(Stored data entries)

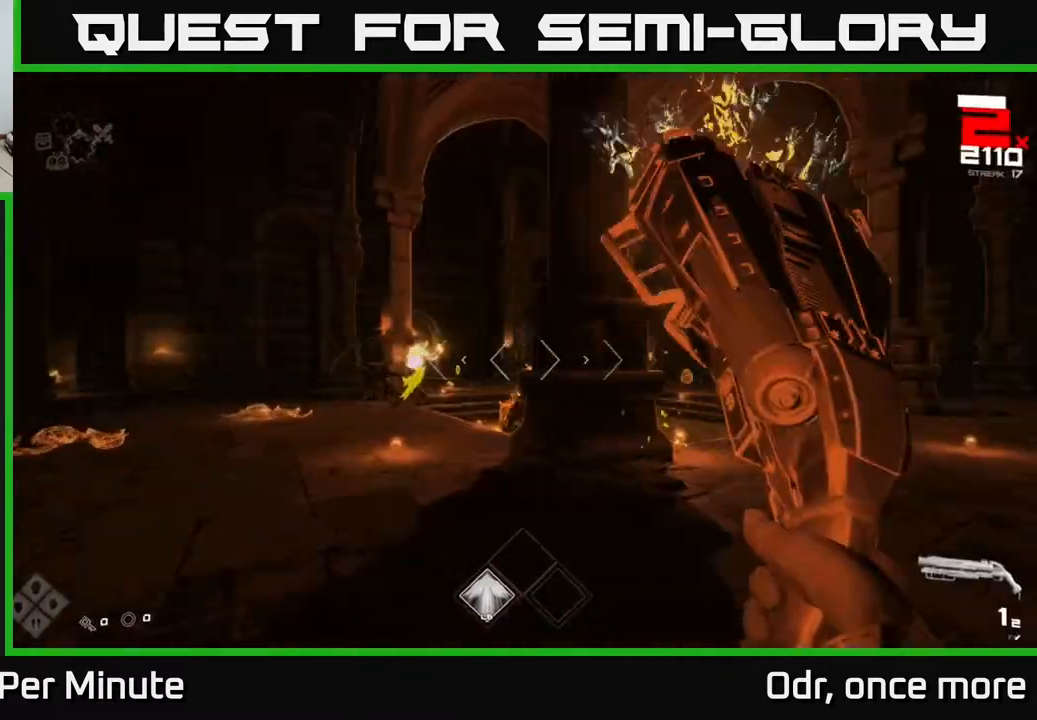
{"buttons": [], "left_stick": "left", "right_stick": "center", "events": [[67, "right_stick", "center"], [83, "R2", "up"], [267, "right_stick", "right"], [300, "R2", "down"], [300, "left_stick", "up-left"], [383, "R2", "up"], [400, "right_stick", "center"], [433, "left_stick", "left"]]}
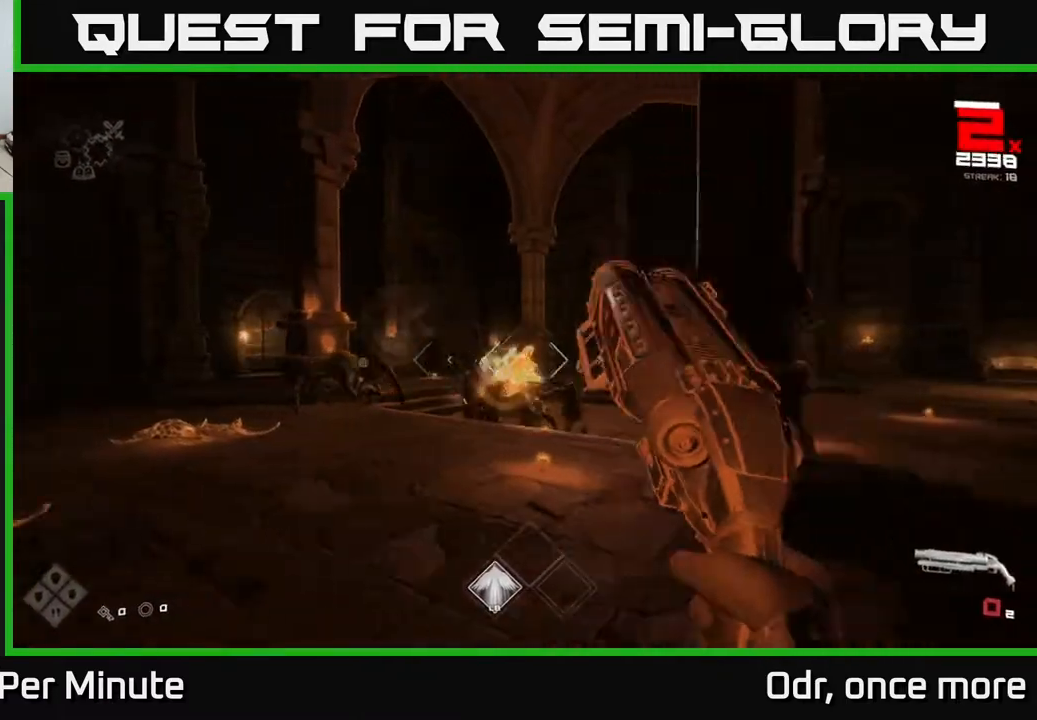
{"buttons": ["R1"], "left_stick": "up-left", "right_stick": "right", "events": [[67, "right_stick", "left"], [117, "left_stick", "up-left"], [183, "right_stick", "center"], [300, "left_stick", "up"], [400, "R1", "down"], [400, "right_stick", "right"], [450, "left_stick", "up-left"]]}
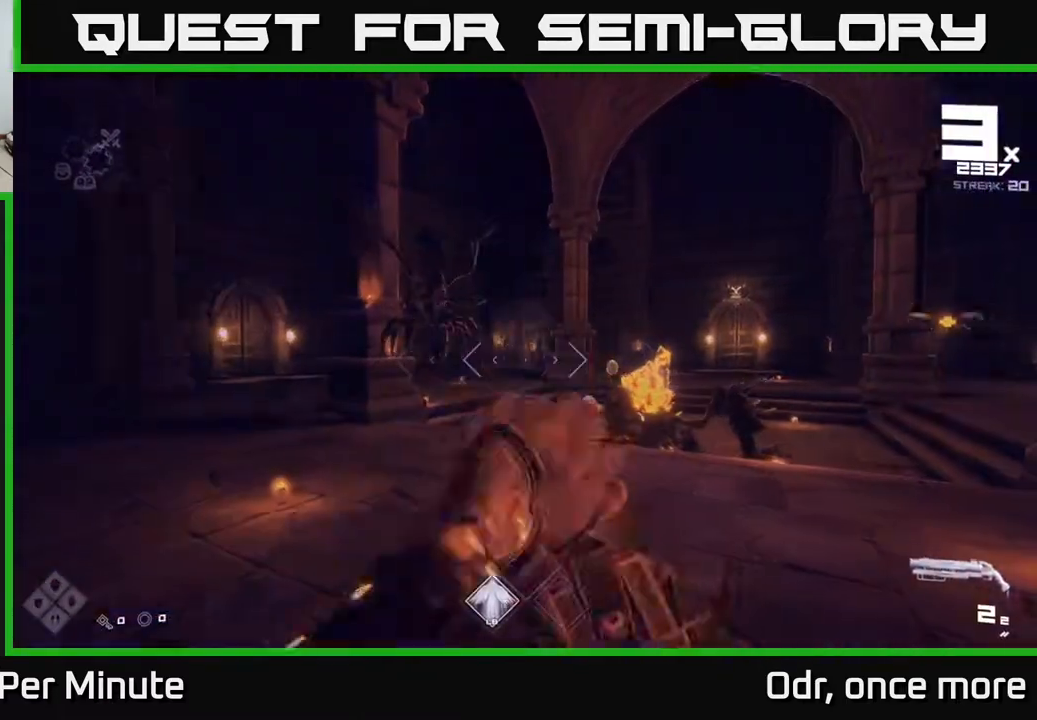
{"buttons": [], "left_stick": "left", "right_stick": "right", "events": [[33, "R1", "up"], [67, "right_stick", "center"], [83, "left_stick", "left"], [200, "left_stick", "center"], [233, "right_stick", "up"], [250, "left_stick", "left"], [333, "R2", "down"], [350, "right_stick", "left"], [433, "R2", "up"], [433, "right_stick", "right"]]}
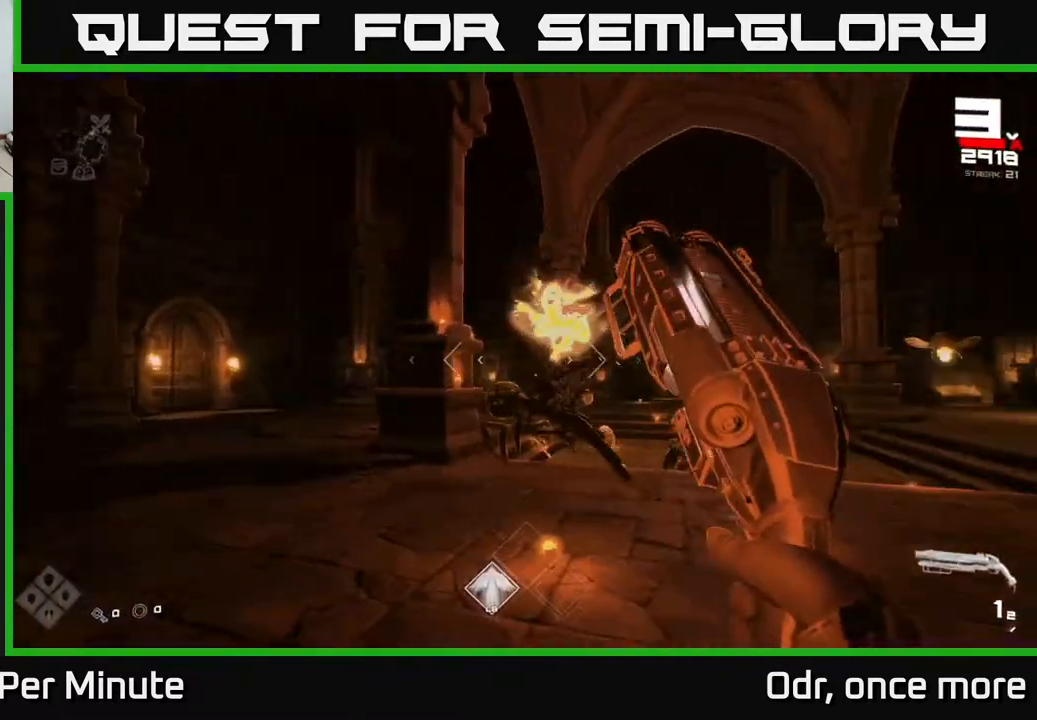
{"buttons": ["R1"], "left_stick": "up-left", "right_stick": "right", "events": [[17, "left_stick", "up-left"], [150, "left_stick", "left"], [183, "R2", "down"], [233, "R2", "up"], [250, "right_stick", "center"], [483, "R1", "down"], [500, "left_stick", "up-left"], [500, "right_stick", "right"]]}
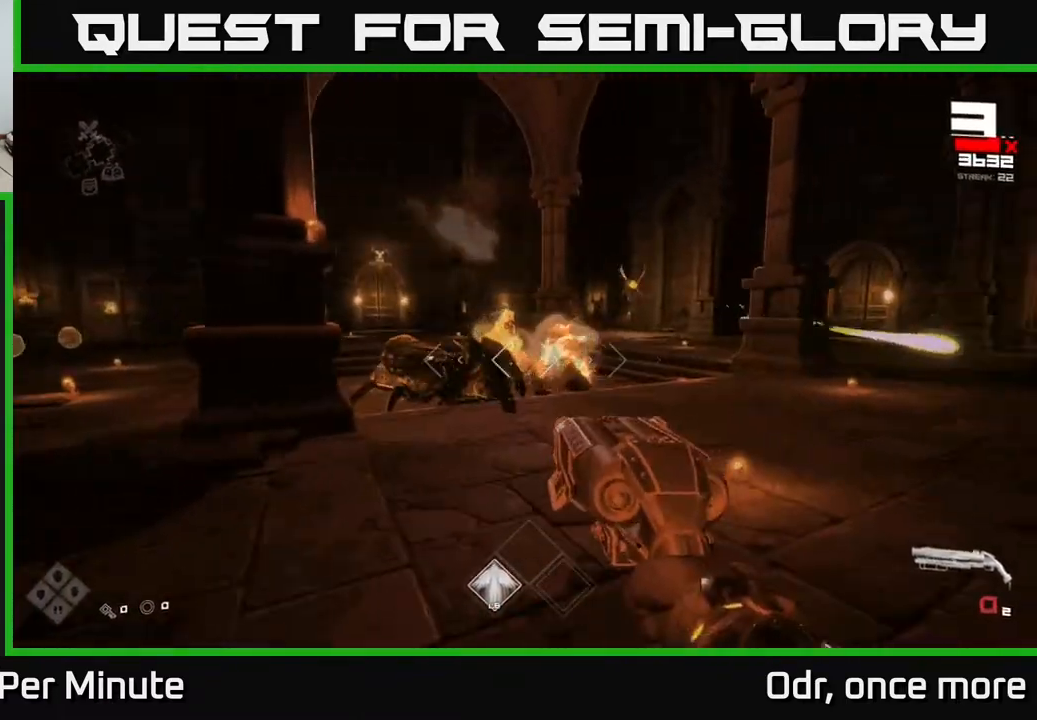
{"buttons": [], "left_stick": "left", "right_stick": "center", "events": [[83, "R1", "up"], [100, "right_stick", "center"], [117, "left_stick", "center"], [267, "R1", "down"], [417, "R1", "up"], [483, "left_stick", "left"]]}
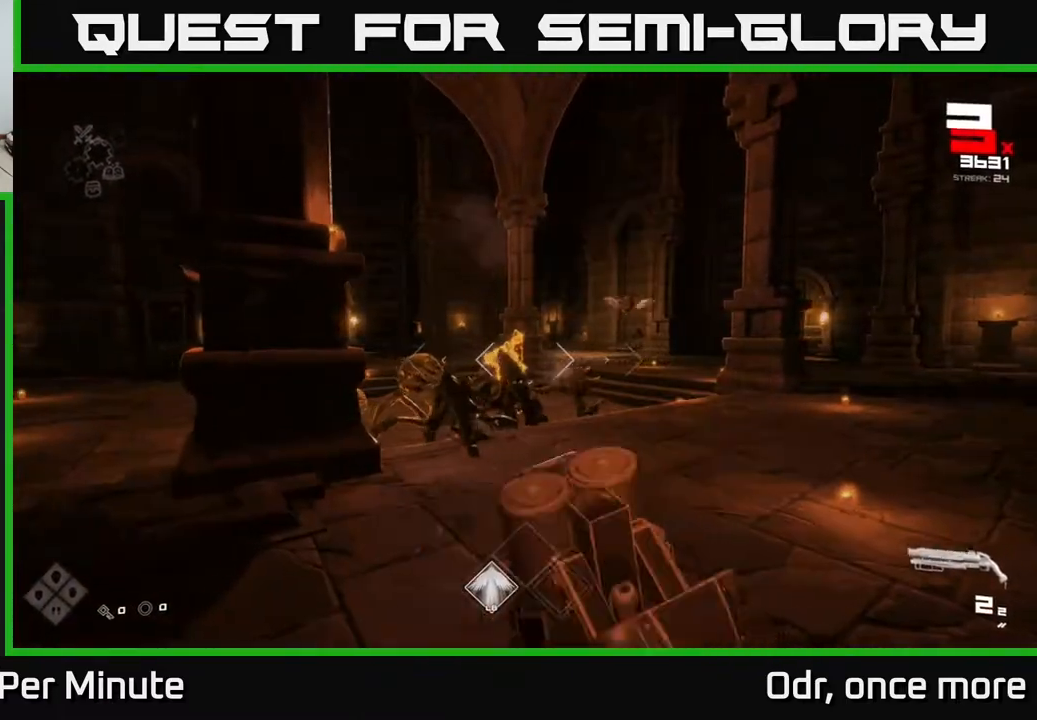
{"buttons": ["R2"], "left_stick": "center", "right_stick": "center", "events": [[100, "left_stick", "center"], [150, "R2", "down"], [267, "R2", "up"], [300, "left_stick", "left"], [417, "left_stick", "center"], [483, "R2", "down"]]}
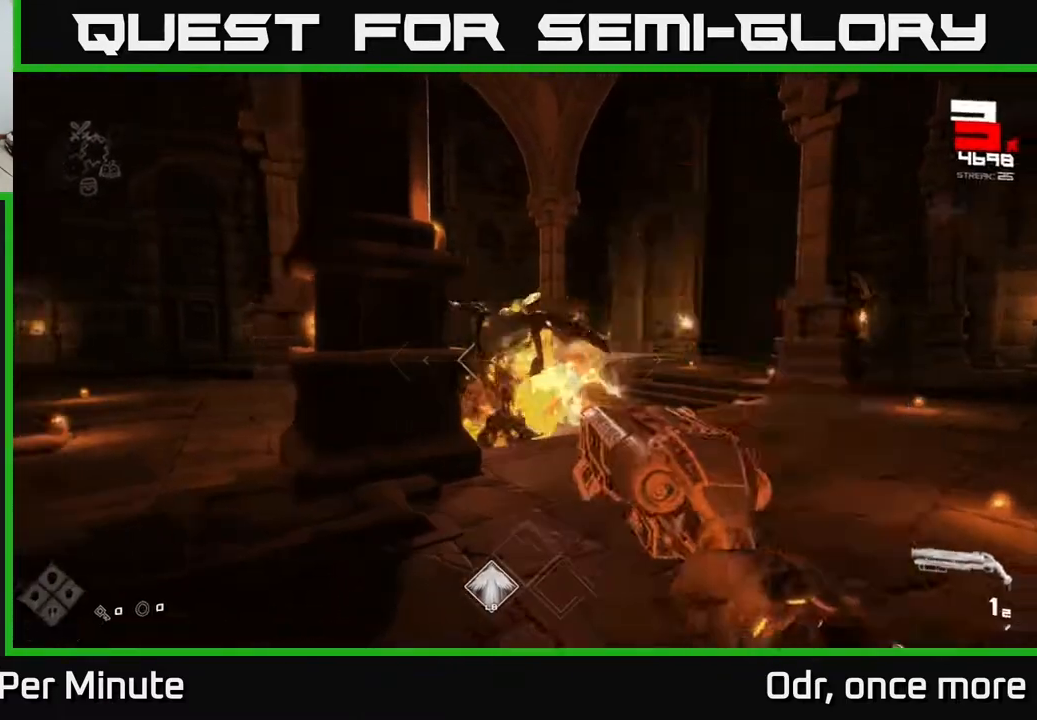
{"buttons": [], "left_stick": "center", "right_stick": "center", "events": [[67, "left_stick", "down-left"], [83, "R2", "up"], [300, "right_stick", "left"], [350, "R1", "down"], [400, "left_stick", "center"], [417, "right_stick", "center"], [467, "R1", "up"]]}
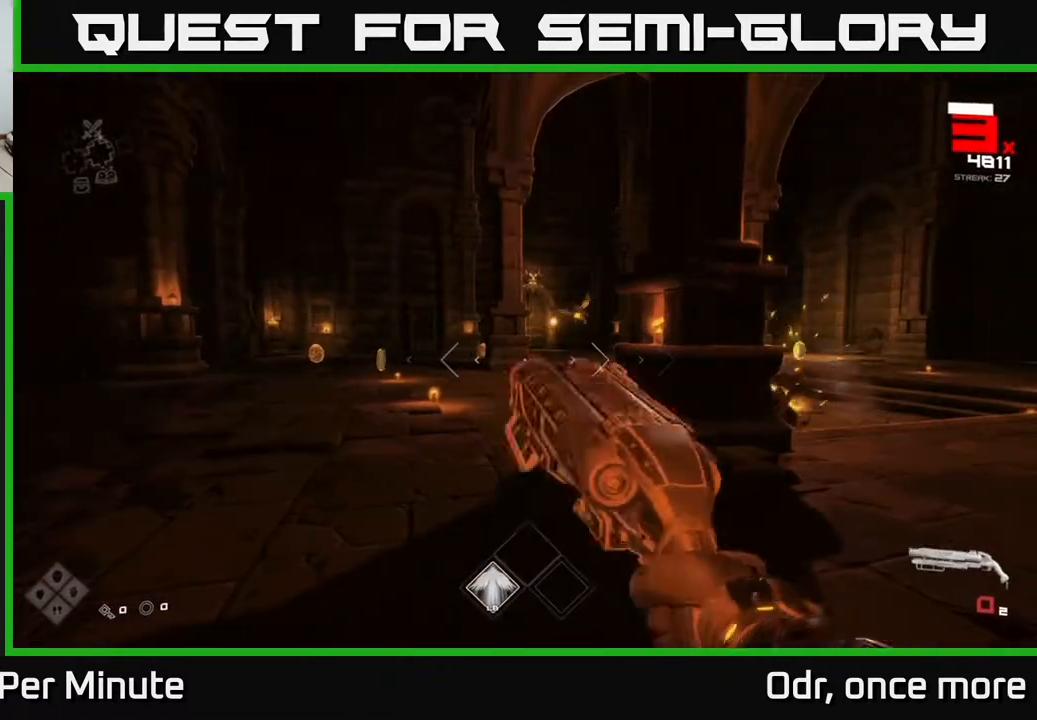
{"buttons": [], "left_stick": "up", "right_stick": "up-right", "events": [[150, "R1", "down"], [150, "left_stick", "up-left"], [333, "R1", "up"], [467, "left_stick", "up"], [483, "right_stick", "up-right"]]}
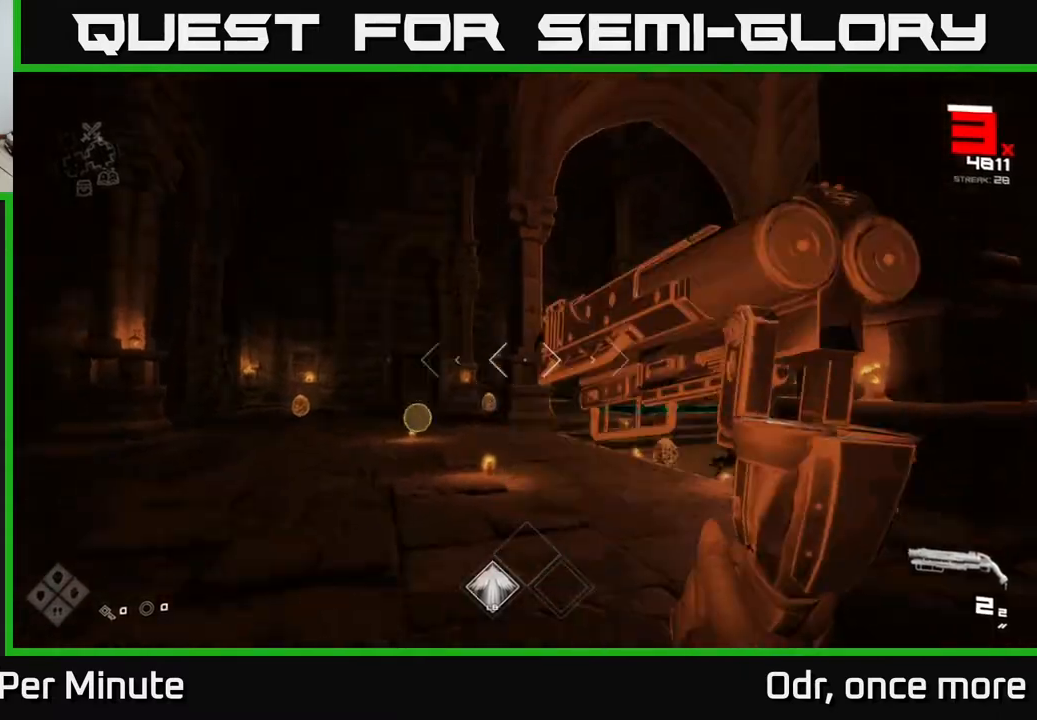
{"buttons": [], "left_stick": "up", "right_stick": "center", "events": [[50, "right_stick", "center"], [67, "R2", "down"], [100, "left_stick", "up-left"], [150, "R2", "up"], [250, "left_stick", "up"], [400, "R2", "down"], [483, "R2", "up"]]}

What to produce: Write the records above out again word for word, skipping each picture.

Solution:
{"buttons": [], "left_stick": "left", "right_stick": "center", "events": [[67, "right_stick", "center"], [83, "R2", "up"], [267, "right_stick", "right"], [300, "R2", "down"], [300, "left_stick", "up-left"], [383, "R2", "up"], [400, "right_stick", "center"], [433, "left_stick", "left"]]}
{"buttons": ["R1"], "left_stick": "up-left", "right_stick": "right", "events": [[67, "right_stick", "left"], [117, "left_stick", "up-left"], [183, "right_stick", "center"], [300, "left_stick", "up"], [400, "R1", "down"], [400, "right_stick", "right"], [450, "left_stick", "up-left"]]}
{"buttons": [], "left_stick": "left", "right_stick": "right", "events": [[33, "R1", "up"], [67, "right_stick", "center"], [83, "left_stick", "left"], [200, "left_stick", "center"], [233, "right_stick", "up"], [250, "left_stick", "left"], [333, "R2", "down"], [350, "right_stick", "left"], [433, "R2", "up"], [433, "right_stick", "right"]]}
{"buttons": ["R1"], "left_stick": "up-left", "right_stick": "right", "events": [[17, "left_stick", "up-left"], [150, "left_stick", "left"], [183, "R2", "down"], [233, "R2", "up"], [250, "right_stick", "center"], [483, "R1", "down"], [500, "left_stick", "up-left"], [500, "right_stick", "right"]]}
{"buttons": [], "left_stick": "left", "right_stick": "center", "events": [[83, "R1", "up"], [100, "right_stick", "center"], [117, "left_stick", "center"], [267, "R1", "down"], [417, "R1", "up"], [483, "left_stick", "left"]]}
{"buttons": ["R2"], "left_stick": "center", "right_stick": "center", "events": [[100, "left_stick", "center"], [150, "R2", "down"], [267, "R2", "up"], [300, "left_stick", "left"], [417, "left_stick", "center"], [483, "R2", "down"]]}
{"buttons": [], "left_stick": "center", "right_stick": "center", "events": [[67, "left_stick", "down-left"], [83, "R2", "up"], [300, "right_stick", "left"], [350, "R1", "down"], [400, "left_stick", "center"], [417, "right_stick", "center"], [467, "R1", "up"]]}
{"buttons": [], "left_stick": "up", "right_stick": "up-right", "events": [[150, "R1", "down"], [150, "left_stick", "up-left"], [333, "R1", "up"], [467, "left_stick", "up"], [483, "right_stick", "up-right"]]}
{"buttons": [], "left_stick": "up", "right_stick": "center", "events": [[50, "right_stick", "center"], [67, "R2", "down"], [100, "left_stick", "up-left"], [150, "R2", "up"], [250, "left_stick", "up"], [400, "R2", "down"], [483, "R2", "up"]]}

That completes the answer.